Corruption exists in many shapes and forms. In Afghanistan as in many traditional societies, it exists in an open, direct way. It is, in effect, a legitimate cost of living, of doing business, of securing justice. Even Taliban which rode to power promising justice without a price tag and without tribal connections speedily reneged. Mullah Omar and his boys--including those on the Shariah courts--came quickly to rediscover that the Koran alone does not change deeply embedded cultural features.
Corruption is something you complain about to willing ears. It is not something to live and die for, to kill or be killed over. Afghans are realists. They would like to see the costs of life lowered--which is what an end to governmental and judicial corruption would mean--but they are not going to fight to the death over its continuation or extinction.
Looking ahead to mid-2011, we must all recall that President Obama has stated we will start reducing our troop commitment in Afghanistan at that time. Leaving aside the debatable merits of providing a date certain so early in the force augmentation game, suffice it to say that the existence of sufficient stability by that date depends in large measure on Karzai's political sense and strength.
Karzai, not Obama, not Hilary Clinton, not Ambassadors Eikenberry or Holbrooke, not even General McChrystal (the American Karzai most trusts) only Karzai has the political instincts relevant to Afghanistan. He has both the ability and the legitimacy to make a deal with Taliban and other insurgent groups. He has the capacity to peel away the softer layers of insurgent support and membership from the true hard core which needs to be killed.
Karzai does possess the capacity to sell Kabul to the local leaders (excepting those of long standing tribal antipathy to the Pushtun.) This implies he is best located politically to exploit effectively the fruits of stability planted by the US and other ISAF combat units.
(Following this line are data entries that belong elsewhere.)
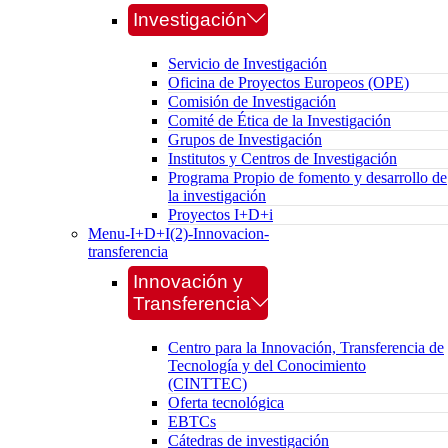
Investigación
Servicio de Investigación
Oficina de Proyectos Europeos (OPE)
Comisión de Investigación
Comité de Ética de la Investigación
Grupos de Investigación
Institutos y Centros de Investigación
Programa Propio de fomento y desarrollo de
la investigación
Proyectos I+D+i
Menu-I+D+I(2)-Innovacion-
transferencia
Innovación y
Transferencia
Centro para la Innovación, Transferencia de
Tecnología y del Conocimiento
(CINTTEC)
Oferta tecnológica
EBTCs
Cátedras de investigación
The "build" part of "clear, hold, and build" belongs first and foremost to Karzai and his government. Without him exercising all of his capacities in this area, the success of "clear" and "hold" will whither rapidly.
Realizing this and acting on the realization will not be easy for the Obama administration, Congress, or many of We the People. When the sound and fury ends, the resulting nation, polity, and state will not be similar in any essential respect with the ideal held in the West generally and the US in particular. The legacy of the Bush/Cheney "nation-building" enthusiasm with its neocon driven overselling of the idea that a few American lives and a few billion US dollars would purchase a liberal, secular, pluralistic Western style nation-state lingers on with continued bad results in our concept of the possible in Afghanistan.
President Obama deserves faint credit for belatedly realizing that he had shot himself in the foot with his "tough love" campaign. It can only be hoped that he applies the new "be nice" stricture to his own conduct of personal diplomacy with President Karzai. Mr Obama and his "team" should be a bit humble and recognize that they are not and never will be experts on the history, culture, and contemporary dynamics in Afghanistan.
Of course, humility comes hard to the elite of the United States. So, breath holding is not in order. Not yet.